Extracted text:

+ + + + + + +

Roy, who is 50 this year, is best known for her 1997 Booker prize-winning novel The God of Small Things, but for the past decade has been an increasingly vocal critic of the Indian state, attacking its policy towards Kashmir, the environmental destruction wrought by rapid development, the country’s nuclear weapons programme and corruption. As a prominent opponent of everything connected with globalisation, she is seeking to construct a “new modernity” based on sustainability and a defence of traditional ways of life.

Her new book, Broken Republic, brings together three essays about the Maoist guerrilla movement in the forests of central India that is resisting the government’s attempts to develop and mine land on which tribal people live. The central essay, Walking with the Comrades, is a brilliant piece of reportage, recounting three weeks she spent with the guerrillas in the forest. She must, I suggest, have been in great personal danger. “Everybody’s in great danger there, so you can’t go round feeling you are specially in danger,” she says in her pleasant, high-pitched voice. In any case, she says, the violence of bullets and torture are no greater than the violence of hunger and malnutrition, of vulnerable people feeling they’re under siege.

Her time with the guerrillas made a profound impression. She describes spending nights sleeping on the forest floor in a “thousand-star hotel”, applauds “the ferocity and grandeur of these poor people fighting back”, and says “being in the forest made me feel like there was enough space in my body for all my organs”. She detests glitzy, corporate, growth-obsessed modern Indian, and there in the forest she found a brief peace.

There is intense anger in the book, I say, implying that if she toned it down she might find a readier audience. “The anger is calibrated,” she insists. “It’s less than I actually feel.” But even so, her critics call her shrill. “That word ‘shrill’ is reserved for any expression of feeling. It’s all right for the establishment to be as shrill as it likes about annihilating people.”

+ + + + + + +

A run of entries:
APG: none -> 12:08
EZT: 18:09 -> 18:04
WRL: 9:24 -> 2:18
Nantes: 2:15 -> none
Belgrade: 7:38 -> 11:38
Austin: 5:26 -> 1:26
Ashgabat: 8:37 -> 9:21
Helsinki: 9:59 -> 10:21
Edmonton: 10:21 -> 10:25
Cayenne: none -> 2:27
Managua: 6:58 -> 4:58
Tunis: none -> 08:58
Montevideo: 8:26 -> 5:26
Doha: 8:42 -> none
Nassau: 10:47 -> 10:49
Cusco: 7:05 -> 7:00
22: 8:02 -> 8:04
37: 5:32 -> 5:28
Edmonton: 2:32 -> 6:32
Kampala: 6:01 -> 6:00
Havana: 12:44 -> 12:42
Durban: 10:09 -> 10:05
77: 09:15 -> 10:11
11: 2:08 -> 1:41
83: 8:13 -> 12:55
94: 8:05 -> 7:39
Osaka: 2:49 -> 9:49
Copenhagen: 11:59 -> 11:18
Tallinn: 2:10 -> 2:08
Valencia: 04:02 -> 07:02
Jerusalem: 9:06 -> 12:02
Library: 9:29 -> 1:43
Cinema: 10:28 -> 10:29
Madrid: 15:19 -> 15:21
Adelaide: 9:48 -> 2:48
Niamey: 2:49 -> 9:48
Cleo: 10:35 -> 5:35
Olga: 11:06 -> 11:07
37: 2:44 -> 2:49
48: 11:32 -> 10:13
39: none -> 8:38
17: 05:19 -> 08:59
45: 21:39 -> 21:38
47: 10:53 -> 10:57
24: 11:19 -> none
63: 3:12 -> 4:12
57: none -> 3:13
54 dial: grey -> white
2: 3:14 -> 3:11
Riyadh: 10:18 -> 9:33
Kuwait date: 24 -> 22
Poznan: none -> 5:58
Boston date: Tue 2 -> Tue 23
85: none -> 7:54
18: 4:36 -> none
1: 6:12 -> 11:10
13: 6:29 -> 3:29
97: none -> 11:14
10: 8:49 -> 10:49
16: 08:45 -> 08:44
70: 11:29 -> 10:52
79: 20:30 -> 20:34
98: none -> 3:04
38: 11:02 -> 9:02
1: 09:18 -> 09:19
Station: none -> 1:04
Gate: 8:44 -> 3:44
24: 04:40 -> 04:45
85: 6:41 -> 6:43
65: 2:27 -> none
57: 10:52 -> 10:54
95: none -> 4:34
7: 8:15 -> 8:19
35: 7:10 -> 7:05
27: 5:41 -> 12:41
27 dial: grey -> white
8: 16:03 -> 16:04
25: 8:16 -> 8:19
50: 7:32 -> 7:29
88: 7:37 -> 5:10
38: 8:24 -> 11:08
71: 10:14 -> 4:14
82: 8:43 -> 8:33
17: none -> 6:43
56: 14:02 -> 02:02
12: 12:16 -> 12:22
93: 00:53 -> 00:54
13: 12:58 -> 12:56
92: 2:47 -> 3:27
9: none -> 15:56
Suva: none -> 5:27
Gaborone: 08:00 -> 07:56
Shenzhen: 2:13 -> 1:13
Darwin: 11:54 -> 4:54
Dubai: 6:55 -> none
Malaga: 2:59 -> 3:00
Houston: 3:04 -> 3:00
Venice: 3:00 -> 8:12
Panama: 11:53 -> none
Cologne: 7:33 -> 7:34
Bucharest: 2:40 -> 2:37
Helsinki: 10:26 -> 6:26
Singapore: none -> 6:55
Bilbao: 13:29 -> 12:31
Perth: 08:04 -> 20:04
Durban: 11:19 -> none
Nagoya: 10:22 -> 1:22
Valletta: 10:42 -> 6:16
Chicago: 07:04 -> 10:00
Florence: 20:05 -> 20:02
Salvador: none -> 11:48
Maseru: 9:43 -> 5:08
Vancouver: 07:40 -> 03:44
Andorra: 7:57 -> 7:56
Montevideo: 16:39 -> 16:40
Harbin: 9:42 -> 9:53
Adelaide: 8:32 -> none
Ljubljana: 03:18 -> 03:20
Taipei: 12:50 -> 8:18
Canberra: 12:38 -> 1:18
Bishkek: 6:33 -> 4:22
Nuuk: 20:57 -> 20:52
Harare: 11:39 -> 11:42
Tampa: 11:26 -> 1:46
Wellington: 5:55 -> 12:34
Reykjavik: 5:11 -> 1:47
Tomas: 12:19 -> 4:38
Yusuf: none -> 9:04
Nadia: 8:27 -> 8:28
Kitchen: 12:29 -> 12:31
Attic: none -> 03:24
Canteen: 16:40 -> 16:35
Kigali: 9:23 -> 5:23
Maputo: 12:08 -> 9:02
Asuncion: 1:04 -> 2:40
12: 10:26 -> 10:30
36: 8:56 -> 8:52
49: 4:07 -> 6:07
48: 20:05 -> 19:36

+ + + + + + +

Goals:
1 > Echo the interview text from "Her time with" to "a brief peace.", inclusive, copying it word for word.
2 > Pick up the interview with Roy after its last sentence and write what comes next.
These entries have nothing to do with the interview text.

Responses:
1 >
Her time with the guerrillas made a profound impression. She describes spending nights sleeping on the forest floor in a “thousand-star hotel”, applauds “the ferocity and grandeur of these poor people fighting back”, and says “being in the forest made me feel like there was enough space in my body for all my organs”. She detests glitzy, corporate, growth-obsessed modern Indian, and there in the forest she found a brief peace.

2 >
Is her political engagement derived from her mother, Mary Roy, who set up a school in Kerala and has a reputation as a women’s rights activist? “She’s not an activist,” says Roy. “I don’t know why people keep saying that. My mother is like a character who escaped from the set of a Fellini film.” She laughs at her own description. “She’s a whole performing universe of her own. Activists would run a mile from her because they could not deal with what she is.”

I want to talk more about Mary Roy – and eventually we do – but there’s one important point to clear up first. Guerrillas use violence, generally directed against the police and army, but sometimes causing injury and death to civilians caught in the crossfire. Does she condemn that violence? “I don’t condemn it any more,” she says. “If you’re an adivasi [tribal Indian] living in a forest village and 800 CRP [Central Reserve Police] come and surround your village and start burning it, what are you supposed to do? Are you supposed to go on hunger strike? Can the hungry go on a hunger strike? Non-violence is a piece of theatre. You need an audience. What can you do when you have no audience? People have the right to resist annihilation.”

Her critics label her a Maoist sympathiser. Is she? “I am a Maoist sympathiser,” she says. “I’m not a Maoist ideologue, because the communist movements in history have been just as destructive as capitalism. But right now, when the assault is on, I feel they are very much part of the resistance that I support.”

Roy talks about the resistance as an “insurrection”; she makes India sound as if it’s ripe for a Chinese or Russian-style revolution. So how come we in the west don’t hear about these mini-wars? “I have been told quite openly by several correspondents of international newspapers,” she says, “that they have instructions – ‘No negative news from India’ – because it’s an investment destination. So you don’t hear about it. But there is an insurrection, and it’s not just a Maoist insurrection. Everywhere in the country, people are fighting.” I find the suggestion that such an injunction exists – or that self-respecting journalists would accept it – ridiculous. Foreign reporting of India might well be lazy or myopic, but I don’t believe it’s corrupt.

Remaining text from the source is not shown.